Understanding takes time and repetition. I compare it to a net. The first time through a book of the Bible the mesh on the net is extremely course. Many things get by us. We struggle to understand. But as we continue to read, the mesh gets finer, and we notice and understand more and more. Alexander Campbell noted the same thing in his publication called the Christian Baptist. After observing that God revealed Himself in understandable language and that our approach to the Bible should be the same as for understanding any other book. He wrote:
You will then take, say, a New Testament, and sit down with a pencil or pen in your hand. Begin with Matthew’s gospel; read the whole of it at one reading, or two; mark on the margin every sentence you think you do not understand.

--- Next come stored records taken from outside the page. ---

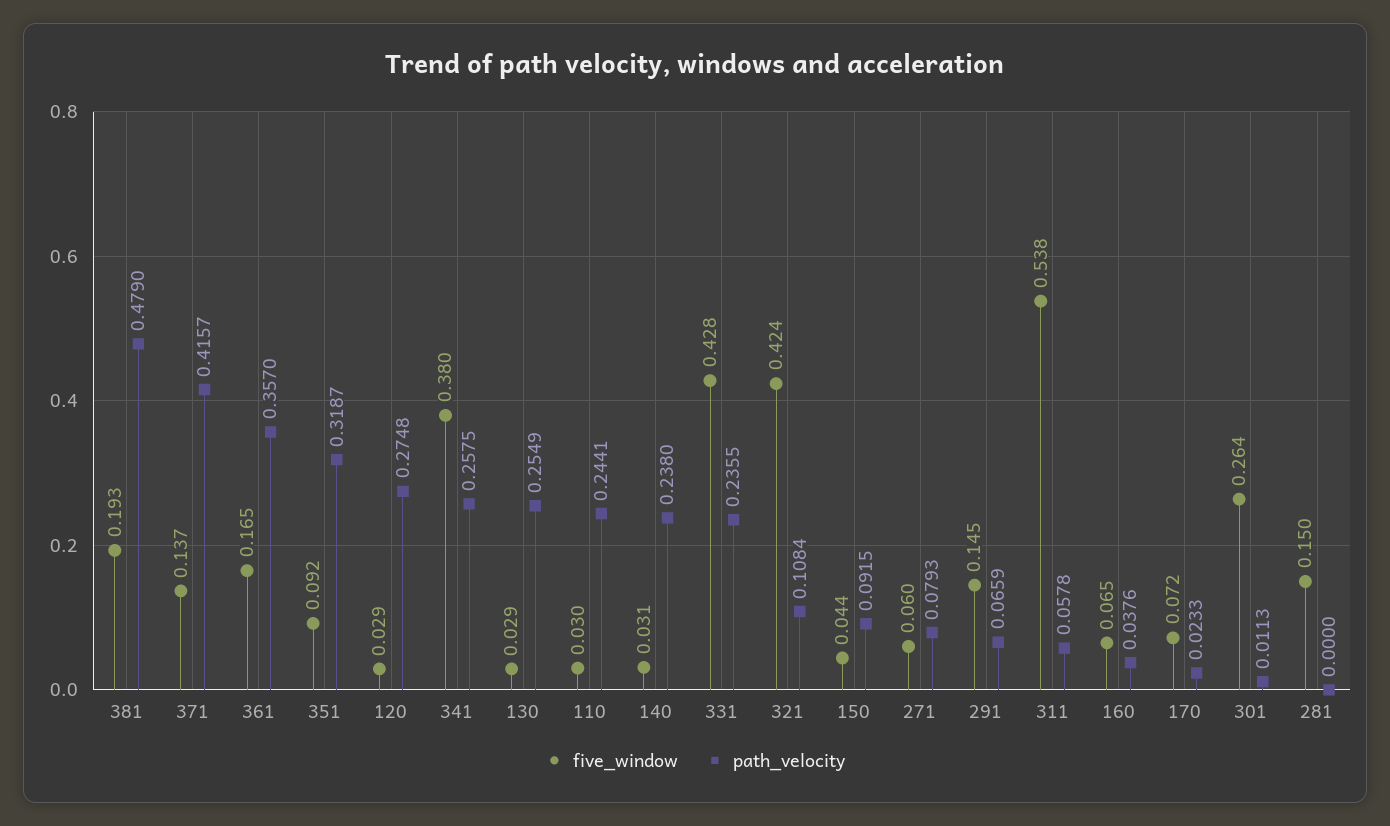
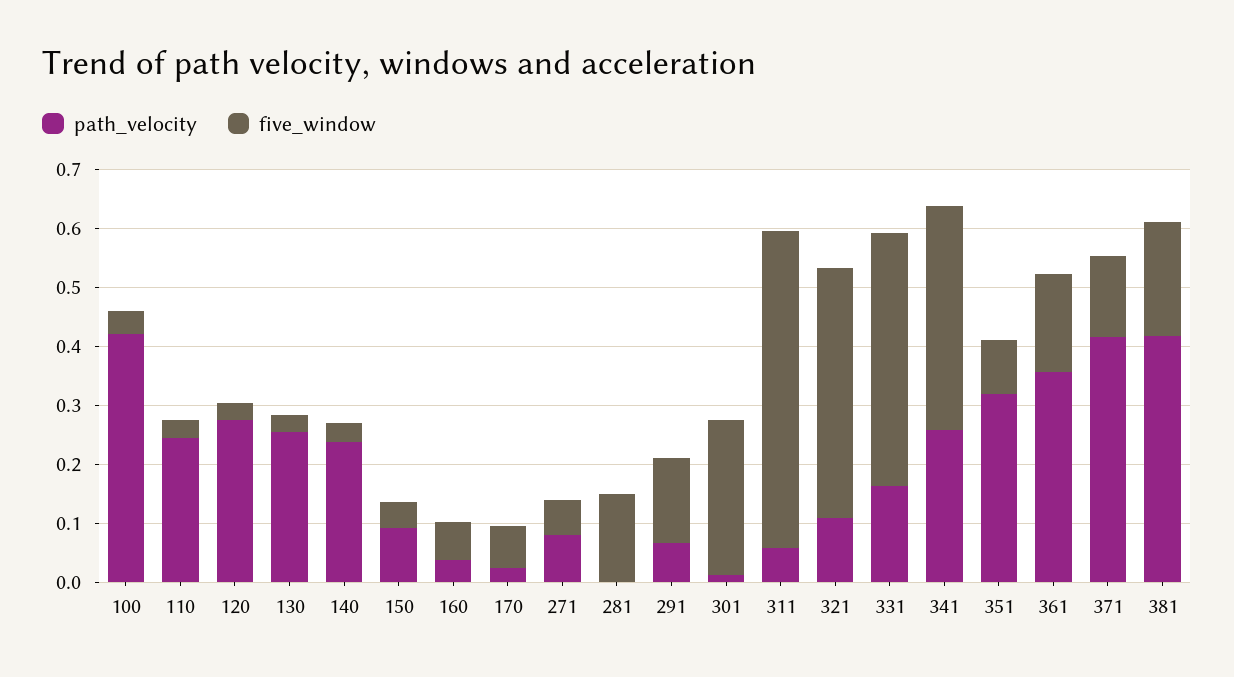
  {
    "five_window": {
      "381": 0.193,
      "371": 0.137,
      "361": 0.165,
      "351": 0.092,
      "120": 0.029,
      "341": 0.38,
      "130": 0.029,
      "110": 0.03,
      "140": 0.031,
      "331": 0.428,
      "321": 0.424,
      "150": 0.044,
      "271": 0.06,
      "291": 0.145,
      "311": 0.538,
      "160": 0.065,
      "170": 0.072,
      "301": 0.264,
-     "281": 0.15
+     "281": 0.15,
+     "100": 0.04
    },
    "path_velocity": {
-     "381": 0.479,
+     "381": 0.42,
      "371": 0.4157,
      "361": 0.357,
      "351": 0.3187,
      "120": 0.2748,
      "341": 0.2575,
      "130": 0.2549,
      "110": 0.2441,
      "140": 0.238,
-     "331": 0.2355,
+     "331": 0.16,
      "321": 0.1084,
      "150": 0.0915,
      "271": 0.0793,
      "291": 0.0659,
      "311": 0.0578,
      "160": 0.0376,
      "170": 0.0233,
      "301": 0.0113,
-     "281": 0
+     "281": 0,
+     "100": 0.42
    }
  }

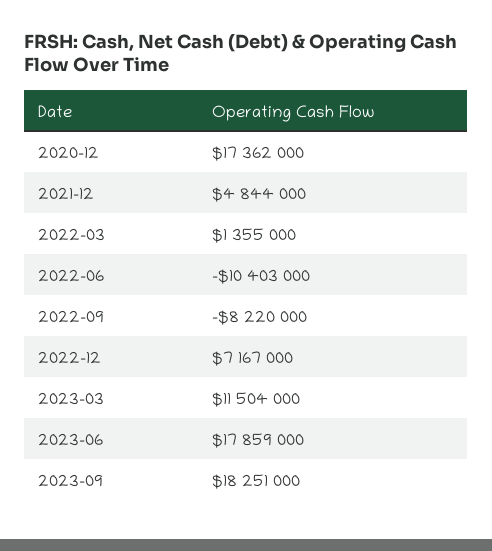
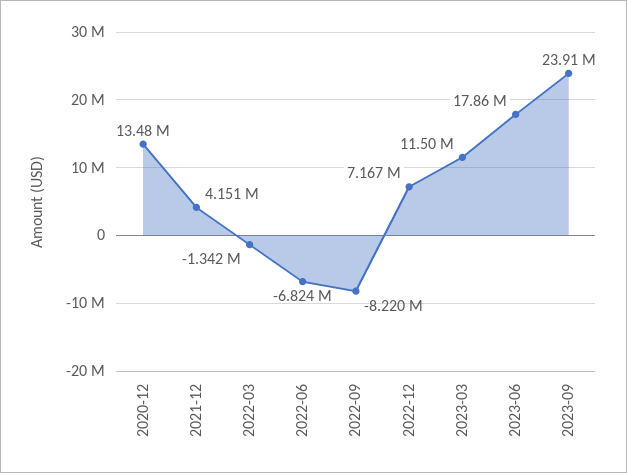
  {
-   "2020-12": 17362000,
+   "2020-12": 13480000,
-   "2021-12": 4844000,
+   "2021-12": 4151000,
-   "2022-03": 1355000,
+   "2022-03": -1342000,
-   "2022-06": -10403000,
+   "2022-06": -6824000,
    "2022-09": -8220000,
    "2022-12": 7167000,
    "2023-03": 11504000,
    "2023-06": 17859000,
-   "2023-09": 18251000
+   "2023-09": 23910000
  }

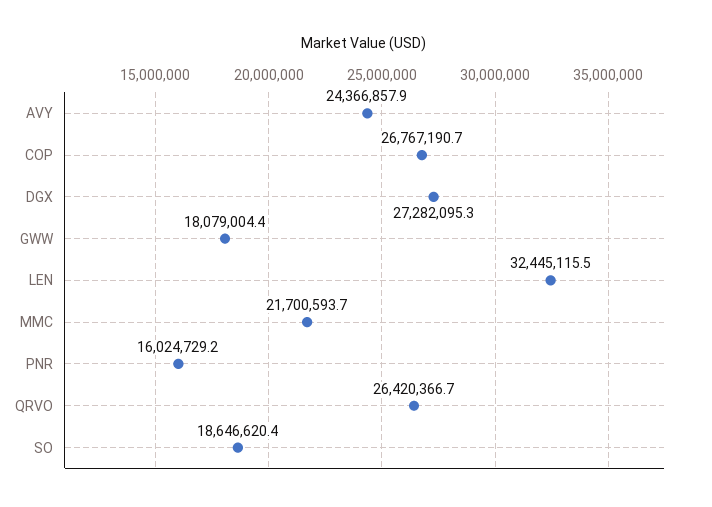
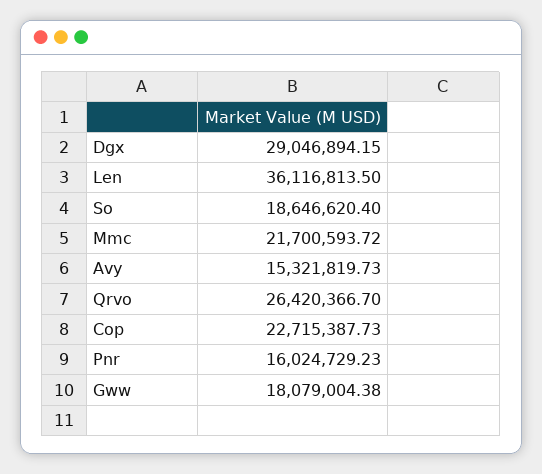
  {
-   "AVY": 24366857.9,
+   "AVY": 15321819.73,
-   "COP": 26767190.7,
+   "COP": 22715387.73,
-   "DGX": 27282095.3,
+   "DGX": 29046894.15,
    "GWW": 18079004.38,
-   "LEN": 32445115.5,
+   "LEN": 36116813.5,
    "MMC": 21700593.72,
    "PNR": 16024729.23,
    "QRVO": 26420366.7,
    "SO": 18646620.4
  }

Turn back again; read it a second time, in less portions at once than in the first reading; cancel such marks as you have made which noted passages, that, on the first reading appeared to you dark or difficult to understand, but on the second reading opened to your view. Then read Mark, Luke, and John, in the same manner, as they all treat upon the same subject. After having read each evangelist in this way, read them all in succession a third time. At this time you will no doubt be able to cancel many of your marks.
[Then] read Acts of the Apostles, which is the key to all the Epistles; then the Epistles in a similar manner; always before reading an epistle, read every thing said about the people addressed in the epistle, which you find in the Acts of the Apostles. This is the course which we would take to understand any book. You will no doubt see, from what you read, the necessity of accompanying all your readings with supplications to the Father of Lights….In pursuing this plan, we have no doubt, in getting even three times through the New Testament, that you will understand much more of the christian religion than a learned divine would teach you in seven years. Christian Baptist 1 (December 1, 1823)
Be patient with yourself. Learning takes time. Be assured that God has written an understandable message. What you first do not understand will become clearer in time. Read, pray, think. The path to understanding is taken one step at a time.